= Torres Strait English =

Dialect spoken in Australia

Torres Strait English (called by its speakers T.I. English) is a dialect of the English language spoken by the people of various backgrounds (indigenous Torres Strait Islanders, Malay, Filipino, European, Japanese, etc.) born and raised on Thursday Island and neighbouring islands in Torres Strait, North Queensland, Australia. It is distinct from Torres Strait Creole, though most locals speak both the creole and English. Quite a few locals are also speakers of General Australian English.

Its main phonological characteristic is the retention of English /[iː]/ and /[uː]/ where Australian English has /[əi]/ and /[əu]/ (for example, wheel /[ˈwiːl]/ rather than /[ˈwəil]/, fool /[ˈfuːl]/ rather than /[ˈfəul]/), while where grammar and the like are concerned, Torres Strait English shows a certain amount of post-Creole characteristics, such as the phrase You for [adjective] (e.g. You for style!) for the English You look/are really [adjective] (You are a real show-off!, alt. You are real cool!), and the almost mandatory use of second personal pronouns in the imperative. Other characteristics of T.I. English follow general non-standard dialects of English such as the use of done for did, run for ran, come for came (i.e. a four-way verb system of present-past-infinitive—ing-form for all verbs), and oncet for once. This is a non-rhotic accent, like Australian and New Zealand dialects.

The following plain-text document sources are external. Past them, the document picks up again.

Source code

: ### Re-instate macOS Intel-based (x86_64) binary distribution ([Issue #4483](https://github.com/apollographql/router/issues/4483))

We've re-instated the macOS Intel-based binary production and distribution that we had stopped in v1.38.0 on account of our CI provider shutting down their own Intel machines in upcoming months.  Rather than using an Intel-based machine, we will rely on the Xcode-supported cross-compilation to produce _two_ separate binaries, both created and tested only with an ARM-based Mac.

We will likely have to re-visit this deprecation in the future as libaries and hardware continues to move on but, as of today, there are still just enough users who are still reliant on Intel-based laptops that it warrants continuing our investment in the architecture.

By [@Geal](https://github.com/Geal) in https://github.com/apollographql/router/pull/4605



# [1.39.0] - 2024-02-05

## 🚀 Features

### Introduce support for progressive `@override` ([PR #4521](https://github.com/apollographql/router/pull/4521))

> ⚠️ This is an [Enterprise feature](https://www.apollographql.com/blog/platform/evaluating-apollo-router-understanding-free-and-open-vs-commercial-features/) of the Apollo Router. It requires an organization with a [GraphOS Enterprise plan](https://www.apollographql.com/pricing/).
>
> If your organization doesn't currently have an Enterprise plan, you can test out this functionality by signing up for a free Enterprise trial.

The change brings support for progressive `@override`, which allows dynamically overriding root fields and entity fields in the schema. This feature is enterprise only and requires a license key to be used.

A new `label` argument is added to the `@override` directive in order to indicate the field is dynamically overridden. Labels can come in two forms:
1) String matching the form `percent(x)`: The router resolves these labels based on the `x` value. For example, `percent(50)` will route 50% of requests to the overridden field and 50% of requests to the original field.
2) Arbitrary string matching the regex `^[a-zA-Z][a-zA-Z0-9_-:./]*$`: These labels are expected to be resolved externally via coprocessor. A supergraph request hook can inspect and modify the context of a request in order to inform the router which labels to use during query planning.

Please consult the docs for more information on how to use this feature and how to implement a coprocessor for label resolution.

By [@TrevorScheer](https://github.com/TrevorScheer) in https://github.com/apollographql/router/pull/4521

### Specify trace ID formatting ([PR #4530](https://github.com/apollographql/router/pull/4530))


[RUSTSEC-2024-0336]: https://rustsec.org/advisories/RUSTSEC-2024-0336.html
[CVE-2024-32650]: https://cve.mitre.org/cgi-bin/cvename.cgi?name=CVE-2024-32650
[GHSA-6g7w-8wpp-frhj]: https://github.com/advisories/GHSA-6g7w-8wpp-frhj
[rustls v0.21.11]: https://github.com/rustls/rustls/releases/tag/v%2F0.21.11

T.I. English is not a post-creole form, but rather an independent development from the English of the early European settlers, most of whom were from various parts of the world. Relatively few were native-born White Australians. The input dialects were British of various types including Irish, Jamaican and others. Substratum languages include Malay, Japanese, Chinese, Jamaican Creole, Samoan, Brokan and so on.